┏━━

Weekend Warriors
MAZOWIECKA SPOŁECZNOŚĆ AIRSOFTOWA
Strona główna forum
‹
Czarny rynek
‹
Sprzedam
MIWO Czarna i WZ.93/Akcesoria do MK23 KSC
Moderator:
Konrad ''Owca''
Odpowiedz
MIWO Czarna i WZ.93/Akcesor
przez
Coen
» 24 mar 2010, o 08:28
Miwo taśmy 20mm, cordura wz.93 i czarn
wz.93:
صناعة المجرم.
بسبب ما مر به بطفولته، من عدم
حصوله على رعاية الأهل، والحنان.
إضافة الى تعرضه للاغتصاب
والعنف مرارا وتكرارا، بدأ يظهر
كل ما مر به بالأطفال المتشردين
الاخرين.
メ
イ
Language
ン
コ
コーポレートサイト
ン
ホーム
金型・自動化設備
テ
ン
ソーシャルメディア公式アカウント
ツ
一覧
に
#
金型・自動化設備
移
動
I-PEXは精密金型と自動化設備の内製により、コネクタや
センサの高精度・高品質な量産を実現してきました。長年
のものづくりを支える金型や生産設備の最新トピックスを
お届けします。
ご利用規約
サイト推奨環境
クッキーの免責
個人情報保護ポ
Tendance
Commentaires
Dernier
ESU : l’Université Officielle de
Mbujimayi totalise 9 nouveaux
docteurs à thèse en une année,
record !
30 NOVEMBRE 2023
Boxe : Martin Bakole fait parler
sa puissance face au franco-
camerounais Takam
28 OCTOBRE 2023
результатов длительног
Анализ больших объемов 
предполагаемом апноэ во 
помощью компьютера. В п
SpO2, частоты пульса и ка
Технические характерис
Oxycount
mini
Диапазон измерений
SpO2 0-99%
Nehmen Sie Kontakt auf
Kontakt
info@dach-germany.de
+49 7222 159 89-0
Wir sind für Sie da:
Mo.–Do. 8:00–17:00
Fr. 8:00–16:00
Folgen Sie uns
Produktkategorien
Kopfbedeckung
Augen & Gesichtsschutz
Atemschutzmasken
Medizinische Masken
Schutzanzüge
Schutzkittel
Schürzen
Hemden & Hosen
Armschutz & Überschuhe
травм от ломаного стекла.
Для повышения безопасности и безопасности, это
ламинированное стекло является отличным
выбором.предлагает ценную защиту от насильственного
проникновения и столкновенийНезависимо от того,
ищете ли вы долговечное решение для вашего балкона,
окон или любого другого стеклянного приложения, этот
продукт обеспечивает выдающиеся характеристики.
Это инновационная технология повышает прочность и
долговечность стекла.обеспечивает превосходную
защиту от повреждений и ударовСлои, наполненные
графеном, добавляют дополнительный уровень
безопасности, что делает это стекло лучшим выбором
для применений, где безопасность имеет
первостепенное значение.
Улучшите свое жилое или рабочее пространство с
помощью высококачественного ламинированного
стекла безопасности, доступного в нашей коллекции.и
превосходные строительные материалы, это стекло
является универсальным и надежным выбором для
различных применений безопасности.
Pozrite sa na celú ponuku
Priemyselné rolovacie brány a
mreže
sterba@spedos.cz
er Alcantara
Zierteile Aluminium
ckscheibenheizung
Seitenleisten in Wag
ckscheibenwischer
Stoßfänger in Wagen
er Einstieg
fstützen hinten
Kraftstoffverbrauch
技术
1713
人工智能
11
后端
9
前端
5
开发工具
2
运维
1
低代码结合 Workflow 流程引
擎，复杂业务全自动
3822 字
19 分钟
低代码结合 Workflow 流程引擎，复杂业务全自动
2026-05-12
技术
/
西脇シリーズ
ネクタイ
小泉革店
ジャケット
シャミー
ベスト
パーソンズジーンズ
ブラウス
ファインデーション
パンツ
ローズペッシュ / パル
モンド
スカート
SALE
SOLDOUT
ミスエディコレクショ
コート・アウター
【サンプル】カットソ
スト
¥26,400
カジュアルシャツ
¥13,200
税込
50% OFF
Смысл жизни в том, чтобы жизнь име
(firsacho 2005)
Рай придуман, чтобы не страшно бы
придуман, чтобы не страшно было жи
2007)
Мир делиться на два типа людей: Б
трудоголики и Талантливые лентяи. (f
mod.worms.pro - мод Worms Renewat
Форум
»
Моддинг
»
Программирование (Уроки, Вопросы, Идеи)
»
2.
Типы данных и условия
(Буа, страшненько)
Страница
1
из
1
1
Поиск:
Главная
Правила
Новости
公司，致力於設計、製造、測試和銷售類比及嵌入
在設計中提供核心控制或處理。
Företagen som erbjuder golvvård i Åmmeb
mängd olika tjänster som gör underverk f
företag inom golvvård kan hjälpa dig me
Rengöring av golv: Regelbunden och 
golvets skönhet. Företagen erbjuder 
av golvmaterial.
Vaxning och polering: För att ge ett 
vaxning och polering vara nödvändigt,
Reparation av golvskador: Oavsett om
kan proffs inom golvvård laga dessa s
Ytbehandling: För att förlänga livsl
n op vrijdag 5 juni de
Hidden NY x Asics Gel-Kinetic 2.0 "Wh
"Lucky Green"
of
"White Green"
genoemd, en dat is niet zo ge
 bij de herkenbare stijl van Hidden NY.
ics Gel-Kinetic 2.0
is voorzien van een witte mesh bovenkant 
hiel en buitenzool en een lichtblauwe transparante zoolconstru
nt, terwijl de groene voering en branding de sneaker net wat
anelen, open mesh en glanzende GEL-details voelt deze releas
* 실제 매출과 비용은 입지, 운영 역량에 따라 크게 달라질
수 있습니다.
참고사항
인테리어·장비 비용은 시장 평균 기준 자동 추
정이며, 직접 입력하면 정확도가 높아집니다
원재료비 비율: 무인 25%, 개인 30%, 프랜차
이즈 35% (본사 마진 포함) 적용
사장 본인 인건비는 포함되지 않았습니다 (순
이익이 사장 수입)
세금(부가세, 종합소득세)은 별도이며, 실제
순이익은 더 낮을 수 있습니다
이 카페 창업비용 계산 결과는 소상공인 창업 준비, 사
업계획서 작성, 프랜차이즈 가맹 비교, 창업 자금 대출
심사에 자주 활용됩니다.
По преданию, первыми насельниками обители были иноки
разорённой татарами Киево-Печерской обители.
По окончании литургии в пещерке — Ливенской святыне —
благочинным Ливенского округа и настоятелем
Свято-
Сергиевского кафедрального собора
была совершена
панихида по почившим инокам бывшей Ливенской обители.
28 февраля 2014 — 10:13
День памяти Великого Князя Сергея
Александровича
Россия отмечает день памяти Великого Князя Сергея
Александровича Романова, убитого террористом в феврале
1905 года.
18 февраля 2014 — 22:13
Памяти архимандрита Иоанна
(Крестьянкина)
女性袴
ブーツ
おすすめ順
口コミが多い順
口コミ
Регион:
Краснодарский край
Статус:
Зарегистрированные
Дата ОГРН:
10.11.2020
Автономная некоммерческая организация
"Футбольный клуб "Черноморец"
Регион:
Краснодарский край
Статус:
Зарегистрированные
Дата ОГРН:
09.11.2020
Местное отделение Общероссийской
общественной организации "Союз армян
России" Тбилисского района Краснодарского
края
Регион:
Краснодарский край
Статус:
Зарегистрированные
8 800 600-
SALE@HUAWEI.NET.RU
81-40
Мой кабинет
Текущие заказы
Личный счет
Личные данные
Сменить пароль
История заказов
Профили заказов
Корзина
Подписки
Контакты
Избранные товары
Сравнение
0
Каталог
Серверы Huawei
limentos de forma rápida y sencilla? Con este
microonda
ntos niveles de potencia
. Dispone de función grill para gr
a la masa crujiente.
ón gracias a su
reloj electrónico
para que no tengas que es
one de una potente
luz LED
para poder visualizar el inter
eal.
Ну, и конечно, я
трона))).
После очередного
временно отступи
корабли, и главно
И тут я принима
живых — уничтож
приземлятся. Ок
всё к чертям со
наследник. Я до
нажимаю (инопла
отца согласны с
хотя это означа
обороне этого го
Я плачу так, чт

┗━━

## WHAT NEEDS TO BE DONE
Only lines with the string "применений" are wanted; please find each one in the listing and copy it.

## SOLUTION
для применений, где безопасность имеет
различных применений безопасности.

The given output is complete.